**TASK GOAL:** Print, word for word, the stretch of the entries from the line containing "キャラやデッキ強化により、他プレイヤーと対戦できるPvP" through the line containing "30 1 月, 2024", including both of those lines. Leave the pictures out.
Start of Block
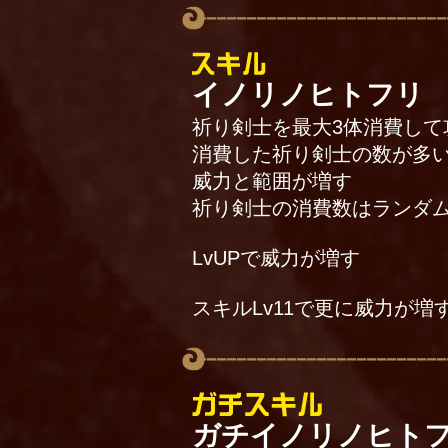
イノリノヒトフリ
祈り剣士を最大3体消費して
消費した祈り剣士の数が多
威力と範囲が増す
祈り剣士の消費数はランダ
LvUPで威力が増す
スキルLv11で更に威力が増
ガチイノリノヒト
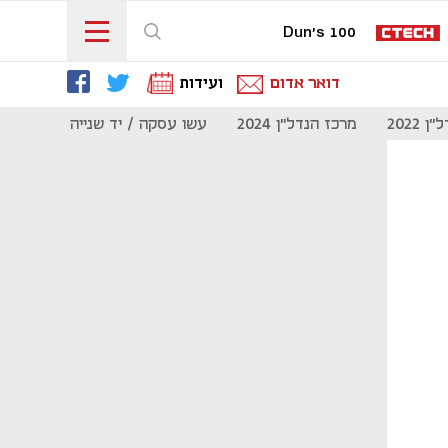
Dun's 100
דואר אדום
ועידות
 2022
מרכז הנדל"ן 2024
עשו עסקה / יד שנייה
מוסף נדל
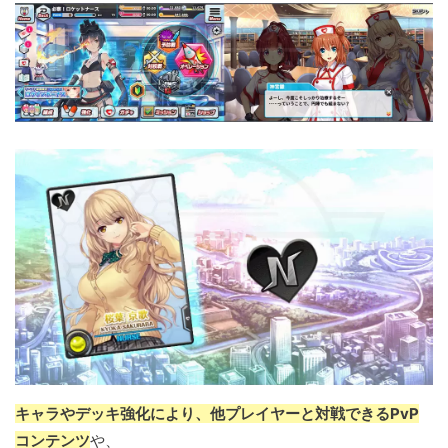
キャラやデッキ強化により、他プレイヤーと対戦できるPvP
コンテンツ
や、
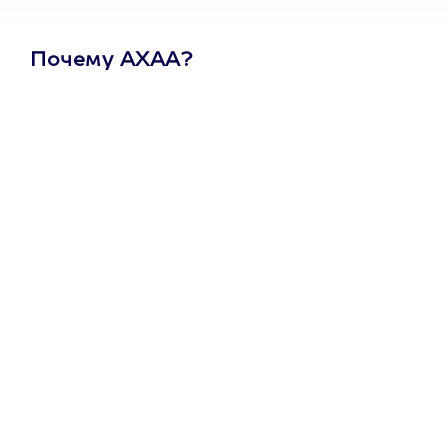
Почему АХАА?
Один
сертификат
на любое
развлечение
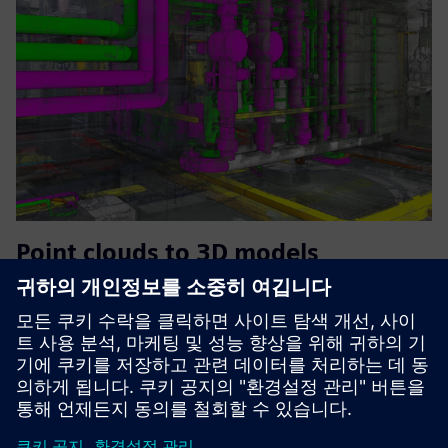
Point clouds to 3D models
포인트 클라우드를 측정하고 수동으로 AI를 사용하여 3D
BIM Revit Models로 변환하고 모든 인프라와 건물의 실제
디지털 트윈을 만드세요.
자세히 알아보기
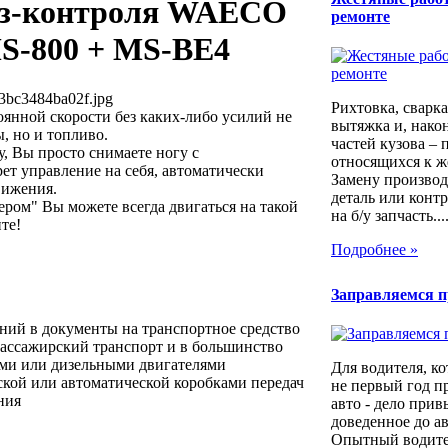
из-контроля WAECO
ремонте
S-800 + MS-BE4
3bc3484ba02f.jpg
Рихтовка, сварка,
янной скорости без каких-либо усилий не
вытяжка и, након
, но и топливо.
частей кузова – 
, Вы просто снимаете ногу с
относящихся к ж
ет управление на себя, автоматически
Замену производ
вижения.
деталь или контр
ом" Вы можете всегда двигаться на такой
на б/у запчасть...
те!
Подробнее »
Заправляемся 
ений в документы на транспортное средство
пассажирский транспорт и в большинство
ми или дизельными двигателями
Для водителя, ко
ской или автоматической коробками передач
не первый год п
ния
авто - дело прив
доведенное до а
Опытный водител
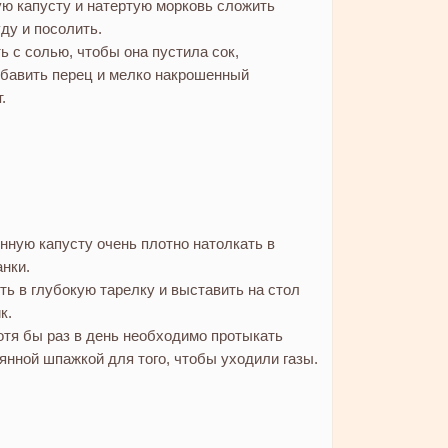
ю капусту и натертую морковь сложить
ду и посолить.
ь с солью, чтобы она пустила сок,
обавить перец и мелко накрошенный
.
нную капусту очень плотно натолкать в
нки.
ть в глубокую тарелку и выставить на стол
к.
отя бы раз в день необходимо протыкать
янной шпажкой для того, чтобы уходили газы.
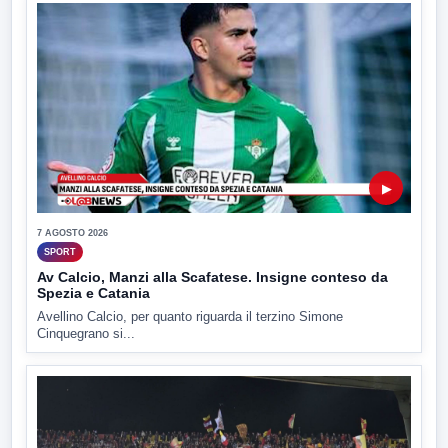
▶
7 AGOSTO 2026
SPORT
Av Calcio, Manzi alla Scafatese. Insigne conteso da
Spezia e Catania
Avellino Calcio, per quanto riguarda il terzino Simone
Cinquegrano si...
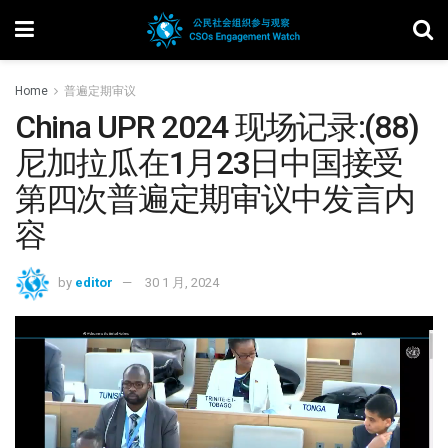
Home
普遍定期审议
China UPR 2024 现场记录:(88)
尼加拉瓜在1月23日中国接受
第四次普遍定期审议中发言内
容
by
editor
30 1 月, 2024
End of Block
Start of Block
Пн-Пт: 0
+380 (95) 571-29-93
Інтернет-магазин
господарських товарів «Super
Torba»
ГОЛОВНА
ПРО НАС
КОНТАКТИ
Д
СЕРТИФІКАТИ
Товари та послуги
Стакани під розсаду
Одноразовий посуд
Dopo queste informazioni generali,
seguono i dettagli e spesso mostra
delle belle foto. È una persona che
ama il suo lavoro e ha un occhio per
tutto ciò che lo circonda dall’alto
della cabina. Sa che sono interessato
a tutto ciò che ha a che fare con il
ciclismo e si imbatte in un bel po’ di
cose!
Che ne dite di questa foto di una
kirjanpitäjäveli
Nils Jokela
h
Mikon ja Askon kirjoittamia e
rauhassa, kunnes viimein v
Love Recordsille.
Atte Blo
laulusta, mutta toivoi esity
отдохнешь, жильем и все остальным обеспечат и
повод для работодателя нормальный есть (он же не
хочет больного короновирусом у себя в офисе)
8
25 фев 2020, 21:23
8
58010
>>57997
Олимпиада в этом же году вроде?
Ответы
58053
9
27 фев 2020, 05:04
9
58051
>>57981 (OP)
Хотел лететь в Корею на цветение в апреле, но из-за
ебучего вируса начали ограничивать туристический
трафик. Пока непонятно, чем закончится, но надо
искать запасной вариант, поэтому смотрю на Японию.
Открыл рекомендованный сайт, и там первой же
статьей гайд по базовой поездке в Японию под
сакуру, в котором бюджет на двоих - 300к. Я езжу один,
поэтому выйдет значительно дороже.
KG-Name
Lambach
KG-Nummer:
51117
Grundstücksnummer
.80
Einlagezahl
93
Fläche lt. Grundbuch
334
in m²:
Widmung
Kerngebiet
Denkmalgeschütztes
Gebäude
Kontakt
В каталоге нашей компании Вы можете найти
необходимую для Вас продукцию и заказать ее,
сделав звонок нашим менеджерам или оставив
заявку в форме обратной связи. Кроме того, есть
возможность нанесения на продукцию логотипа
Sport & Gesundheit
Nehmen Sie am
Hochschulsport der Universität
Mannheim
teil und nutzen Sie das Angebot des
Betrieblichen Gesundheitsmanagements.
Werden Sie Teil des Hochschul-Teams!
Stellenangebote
End of Block
**SOLUTION:**
キャラやデッキ強化により、他プレイヤーと対戦できるPvP
コンテンツ
や、
Почему АХАА?
Один
сертификат
на любое
развлечение
Point clouds to 3D models
포인트 클라우드를 측정하고 수동으로 AI를 사용하여 3D
BIM Revit Models로 변환하고 모든 인프라와 건물의 실제
디지털 트윈을 만드세요.
자세히 알아보기
из-контроля WAECO
ремонте
S-800 + MS-BE4
3bc3484ba02f.jpg
Рихтовка, сварка,
янной скорости без каких-либо усилий не
вытяжка и, након
, но и топливо.
частей кузова – 
, Вы просто снимаете ногу с
относящихся к ж
ет управление на себя, автоматически
Замену производ
вижения.
деталь или контр
ом" Вы можете всегда двигаться на такой
на б/у запчасть...
те!
Подробнее »
Заправляемся 
ений в документы на транспортное средство
пассажирский транспорт и в большинство
ми или дизельными двигателями
Для водителя, ко
ской или автоматической коробками передач
не первый год п
ния
авто - дело прив
доведенное до а
Опытный водител
ю капусту и натертую морковь сложить
ду и посолить.
ь с солью, чтобы она пустила сок,
обавить перец и мелко накрошенный
.
нную капусту очень плотно натолкать в
нки.
ть в глубокую тарелку и выставить на стол
к.
отя бы раз в день необходимо протыкать
янной шпажкой для того, чтобы уходили газы.
▶
7 AGOSTO 2026
SPORT
Av Calcio, Manzi alla Scafatese. Insigne conteso da
Spezia e Catania
Avellino Calcio, per quanto riguarda il terzino Simone
Cinquegrano si...
Home
普遍定期审议
China UPR 2024 现场记录:(88)
尼加拉瓜在1月23日中国接受
第四次普遍定期审议中发言内
容
by
editor
30 1 月, 2024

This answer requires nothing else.